### Entries supplied

* Begin *

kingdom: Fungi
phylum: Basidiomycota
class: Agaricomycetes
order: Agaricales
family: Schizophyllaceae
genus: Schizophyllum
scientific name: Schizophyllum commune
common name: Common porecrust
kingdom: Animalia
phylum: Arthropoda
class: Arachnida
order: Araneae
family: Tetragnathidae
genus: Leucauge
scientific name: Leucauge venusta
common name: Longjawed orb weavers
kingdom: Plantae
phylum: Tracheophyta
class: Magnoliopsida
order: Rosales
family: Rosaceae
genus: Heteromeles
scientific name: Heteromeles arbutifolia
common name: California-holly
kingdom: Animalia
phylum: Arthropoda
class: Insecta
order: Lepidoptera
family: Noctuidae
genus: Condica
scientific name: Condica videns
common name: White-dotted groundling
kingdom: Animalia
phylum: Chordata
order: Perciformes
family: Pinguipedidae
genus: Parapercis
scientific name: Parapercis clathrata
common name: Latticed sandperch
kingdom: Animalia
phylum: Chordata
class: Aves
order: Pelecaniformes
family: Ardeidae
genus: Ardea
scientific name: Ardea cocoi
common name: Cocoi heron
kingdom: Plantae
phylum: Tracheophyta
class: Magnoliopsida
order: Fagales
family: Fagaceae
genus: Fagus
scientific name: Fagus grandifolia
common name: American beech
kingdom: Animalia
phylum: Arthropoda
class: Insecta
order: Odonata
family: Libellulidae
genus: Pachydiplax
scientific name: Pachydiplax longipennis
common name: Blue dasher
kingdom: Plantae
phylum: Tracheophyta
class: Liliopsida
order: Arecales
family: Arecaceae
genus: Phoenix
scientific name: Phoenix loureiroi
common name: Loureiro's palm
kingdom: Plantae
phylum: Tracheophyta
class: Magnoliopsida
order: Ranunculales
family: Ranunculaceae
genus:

* End *

Can you turn every line of the material above into a Markdown table with the columns Row and Entry, numbering each row and leaving out any blank lines?

### Exercise response
| Row | Entry |
|---|---|
| 1 | kingdom: Fungi |
| 2 | phylum: Basidiomycota |
| 3 | class: Agaricomycetes |
| 4 | order: Agaricales |
| 5 | family: Schizophyllaceae |
| 6 | genus: Schizophyllum |
| 7 | scientific name: Schizophyllum commune |
| 8 | common name: Common porecrust |
| 9 | kingdom: Animalia |
| 10 | phylum: Arthropoda |
| 11 | class: Arachnida |
| 12 | order: Araneae |
| 13 | family: Tetragnathidae |
| 14 | genus: Leucauge |
| 15 | scientific name: Leucauge venusta |
| 16 | common name: Longjawed orb weavers |
| 17 | kingdom: Plantae |
| 18 | phylum: Tracheophyta |
| 19 | class: Magnoliopsida |
| 20 | order: Rosales |
| 21 | family: Rosaceae |
| 22 | genus: Heteromeles |
| 23 | scientific name: Heteromeles arbutifolia |
| 24 | common name: California-holly |
| 25 | kingdom: Animalia |
| 26 | phylum: Arthropoda |
| 27 | class: Insecta |
| 28 | order: Lepidoptera |
| 29 | family: Noctuidae |
| 30 | genus: Condica |
| 31 | scientific name: Condica videns |
| 32 | common name: White-dotted groundling |
| 33 | kingdom: Animalia |
| 34 | phylum: Chordata |
| 35 | order: Perciformes |
| 36 | family: Pinguipedidae |
| 37 | genus: Parapercis |
| 38 | scientific name: Parapercis clathrata |
| 39 | common name: Latticed sandperch |
| 40 | kingdom: Animalia |
| 41 | phylum: Chordata |
| 42 | class: Aves |
| 43 | order: Pelecaniformes |
| 44 | family: Ardeidae |
| 45 | genus: Ardea |
| 46 | scientific name: Ardea cocoi |
| 47 | common name: Cocoi heron |
| 48 | kingdom: Plantae |
| 49 | phylum: Tracheophyta |
| 50 | class: Magnoliopsida |
| 51 | order: Fagales |
| 52 | family: Fagaceae |
| 53 | genus: Fagus |
| 54 | scientific name: Fagus grandifolia |
| 55 | common name: American beech |
| 56 | kingdom: Animalia |
| 57 | phylum: Arthropoda |
| 58 | class: Insecta |
| 59 | order: Odonata |
| 60 | family: Libellulidae |
| 61 | genus: Pachydiplax |
| 62 | scientific name: Pachydiplax longipennis |
| 63 | common name: Blue dasher |
| 64 | kingdom: Plantae |
| 65 | phylum: Tracheophyta |
| 66 | class: Liliopsida |
| 67 | order: Arecales |
| 68 | family: Arecaceae |
| 69 | genus: Phoenix |
| 70 | scientific name: Phoenix loureiroi |
| 71 | common name: Loureiro's palm |
| 72 | kingdom: Plantae |
| 73 | phylum: Tracheophyta |
| 74 | class: Magnoliopsida |
| 75 | order: Ranunculales |
| 76 | family: Ranunculaceae |
| 77 | genus: |